沈星河回到了宴会厅。此时典礼已经结束,众宾客三五成群,吃着,喝着,笑着,聊着,然而他一眼就注意到了那个高大的身影,
只见不远处的角落里,陆之尧正微微蹙着眉,眼神中带着一丝关切与紧张。将自己那件价格不菲的定制西装外套,小心翼翼地披在了另一个女人的肩上。沈星河一个踉跄,那女人不是别人,正是本不该出现在这里的叶清澜。
叶清澜的脸色带着几分病态的苍白,更衬得她那双水汪汪的眼睛楚楚可怜。她微微仰着头,柔弱无骨地靠得离陆之尧极近,一只手带着无限心疼与眷恋,轻轻抚上了陆之尧脸颊上那块因之前与顾寒洲打斗而留下的淤青。“之尧哥,还疼吗?都怪我……如果不是因为我,你也不会……”她的声音又轻又软,带着一丝恰到好处的哽咽,仿佛陆之尧受的这点伤,全是她的过错一般。

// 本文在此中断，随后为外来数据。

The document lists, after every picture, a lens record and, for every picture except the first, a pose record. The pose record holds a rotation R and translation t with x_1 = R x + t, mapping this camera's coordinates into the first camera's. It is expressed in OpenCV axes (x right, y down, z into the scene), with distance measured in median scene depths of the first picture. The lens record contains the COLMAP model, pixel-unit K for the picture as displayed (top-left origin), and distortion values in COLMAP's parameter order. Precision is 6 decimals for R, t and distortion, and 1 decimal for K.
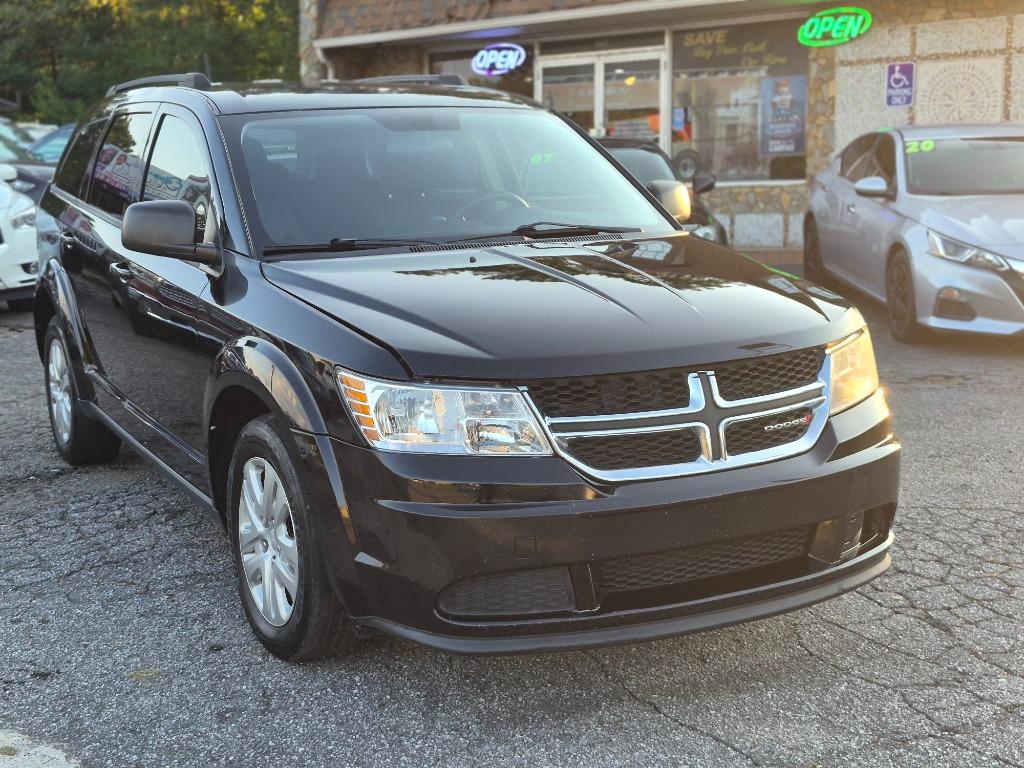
lens RADIAL K [[1440.7, 0, 511.5], [0, 1440.7, 362.7], [0, 0, 1]] dist [0.175489, -0.439799]
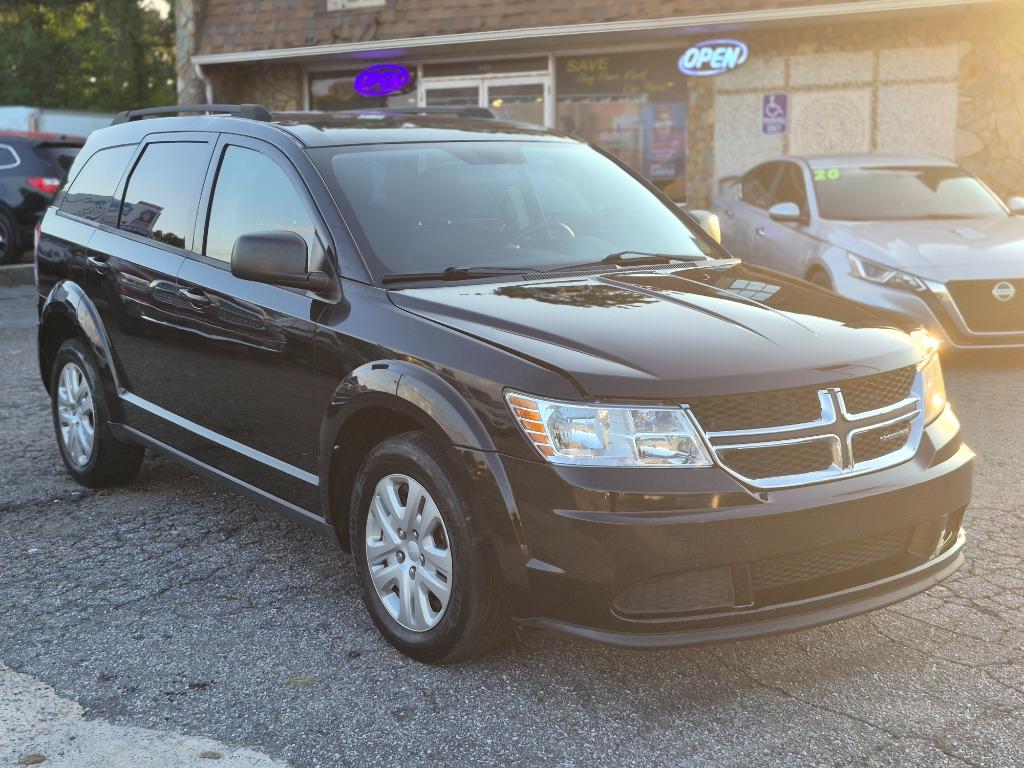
lens RADIAL K [[1456.6, 0, 492.7], [0, 1456.6, 386.4], [0, 0, 1]] dist [0.140428, -0.211248]
pose [[0.989012, -0.011957, 0.147350, -0.136630], [0.011083, 0.999916, 0.006749, -0.002802], [-0.147418, -0.005041, 0.989061, -0.036038]]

而他们身旁几步远的地方,苏沐晴孤零零地站着。此时她已经换上了另一套礼服,看样子是刚刚换好回来。她的双手紧紧攥着,指节因为用力而微微泛白,脸色比叶清澜那刻意营造的病容还要难看几分,嘴唇紧抿着,定定的看着几步之外的陆之尧。
沈星河心中暗骂一声:“好家伙,真是一波未平一波又起!陆之尧你这个大猪蹄子,老婆还在旁边呢,你就跟白月光演上苦情戏了?”
他深吸一口气,脸上换上一副惊讶的表情,快步走了过去,声音不高不低,却足以让在场的三个人都清晰听见:“哎呀,嫂子!你怎么一个人站在这儿?”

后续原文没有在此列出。